While collecting data for a time-series analysis I quickly started running out of diskspace. While HDDs are cheap nowadays they are still not free and I’d run out of space multiple times before I get a new one at work, so I had to ask: What is the smallest, most efficient way to store all my Geotiff data?
Size matters, but so does time
In remote sensing you often have to deal with large datsets because their spatial or temporal resolution is high. A typical Landsat 8 scene clocks in at 0.7 – 1 GB and if you are trying to process satellite images for a continent or even the globe you’re easily looking at multiple terrabytes of input data. I am currently working with MODIS time series data, which will use about 4 TB of space even before any processing is done. Therefore I started looking into compression methods. One of the easiest ways to save space is by employing the compression methods some file formats and GDAL drivers support.

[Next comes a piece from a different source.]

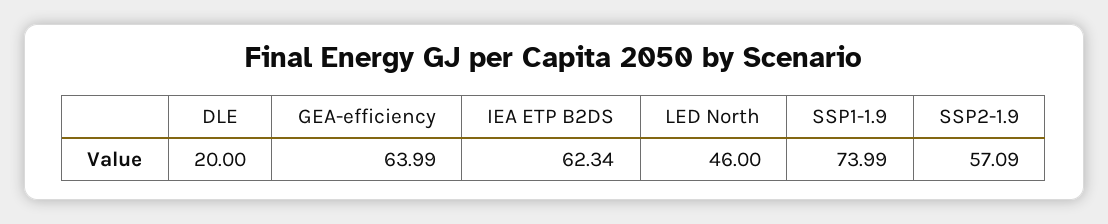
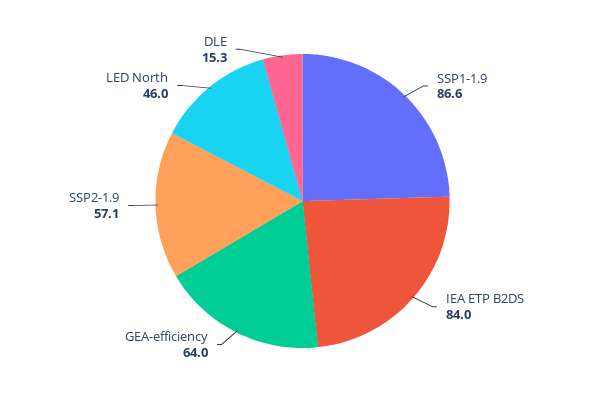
DLE: 20 -> 15.3
IEA ETP B2DS: 62.34 -> 84
SSP1-1.9: 73.99 -> 86.6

As an example we will use the first 7 layers of a Landsat 8 scene from central Germany (LC81940252014200LGN00). If you are working with scientific data lossy compression algorithms are out of the question to compress your input data as we don’t want to lose any information. GDAL supports three lossless compression algorithms for the GeoTiff format – Packbits, LZW and Deflate. The last two also support predictors to reduce the file size even further.
Using compression decreases the amount of space you need for your data but it will also increase the amount of time to read and write data. Depending on your situation you’ll have to use the compression method with the ideal trade-off between file size, read and write time. In my case I mostly need a reduction in space. Since I will write once but read often the read times also play an important role.
LZW, Deflate and Packbits
GDALs standard is to use no predictor for LZW and Deflate compression. Predictors store the difference in neighbouring values instead of the absolute values. If neighbouring pixels corellate this will reduce the file size even further. If not it might even increase it a bit. In other words – if your image contains smooth progression predictors might help, if it contains sudden jumps in values they might not. You can manually set the predictor to 2 for horizontal differencing or 3 for floating point. Since Landsat 8 data has no floating point values (like most satellite imagery) we will only check for horizontal differencing.

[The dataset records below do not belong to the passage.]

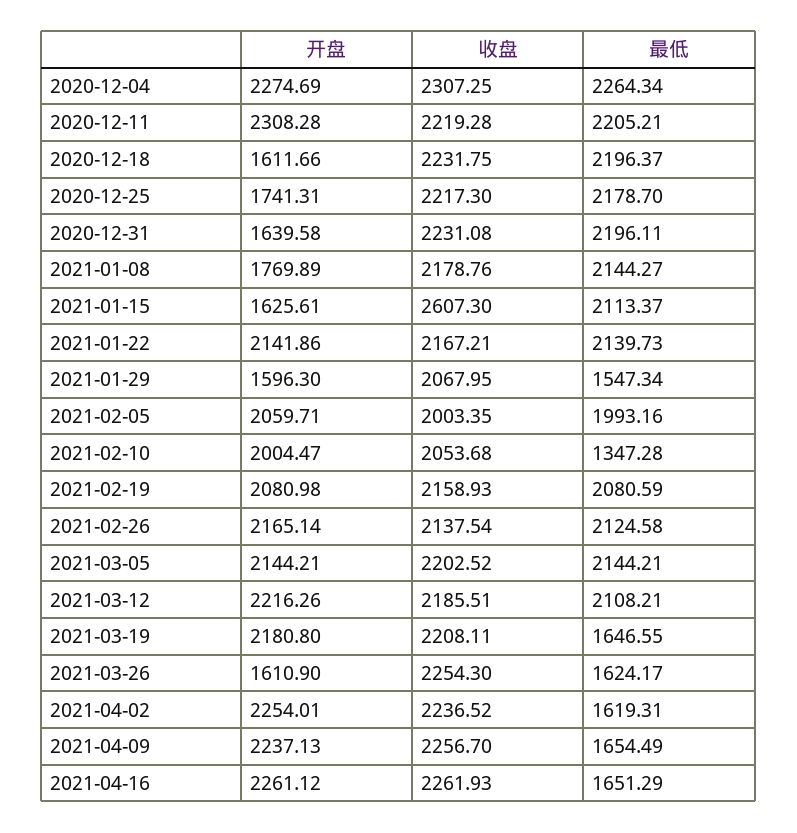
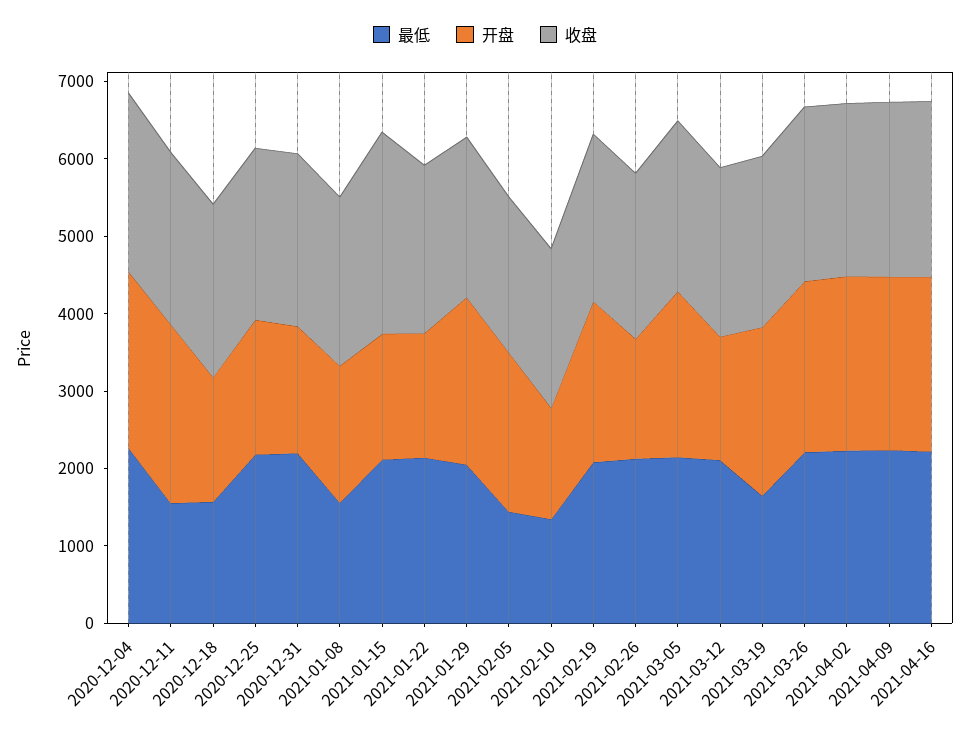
最低, 2020-12-11: 2205.21 -> 1600
最低, 2020-12-18: 2196.37 -> 1600
最低, 2021-01-08: 2144.27 -> 1600
开盘, 2021-01-22: 2141.86 -> 1600
开盘, 2021-01-29: 1596.3 -> 2200
最低, 2021-01-29: 1547.34 -> 2000
最低, 2021-02-05: 1993.16 -> 1400
开盘, 2021-02-10: 2004.47 -> 1400
开盘, 2021-02-26: 2165.14 -> 1600
开盘, 2021-03-12: 2216.26 -> 1600
开盘, 2021-03-26: 1610.9 -> 2200
最低, 2021-03-26: 1624.17 -> 2200
最低, 2021-04-02: 1619.31 -> 2200
最低, 2021-04-09: 1654.49 -> 2200
最低, 2021-04-16: 1651.29 -> 2200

You can use the compression methods with GDALs creation options
gdal_translate -of GTiff -co “COMPRESS=LZW” -co “PREDICTOR=2” -co “TILED=YES” uncompressed.tiff LZW-pred2-compressed.tiff
In Python you can use the options as well:
dstImg = driver.Create(dstName, srcImg.RasterXSize, srcImg.RasterYSize, 1, gdal.GDT_Int32, options = [ 'COMPRESS=DEFLATE' ])
Not sure which algorithm will be the best for your data? Neither was I. I therefore wrote a small script that compares all of them to each other in regards to file size, write time and read time. This enables you to select the compression that best suits your data.
Just run it with a GeoTiff of your choice and compare the results:
python GTiff_compression_benchmark.py /path/to/some/Geo.tiff
What to take away from that? Packbits is the fastest, but also offers the smallest compressions. Deflate is the smallest, slowest to write but faster to read than LZW. LZW compresses twice as fast as Deflate but is slower to decompress. In my case Deflate with horizontal differencing is the best choice, since it is the smallest and still has OK read times.
You should also consid changing your GDAL ConfigOptions. Increasing GDAL_CACHEMAX decreased my read times by about 50%.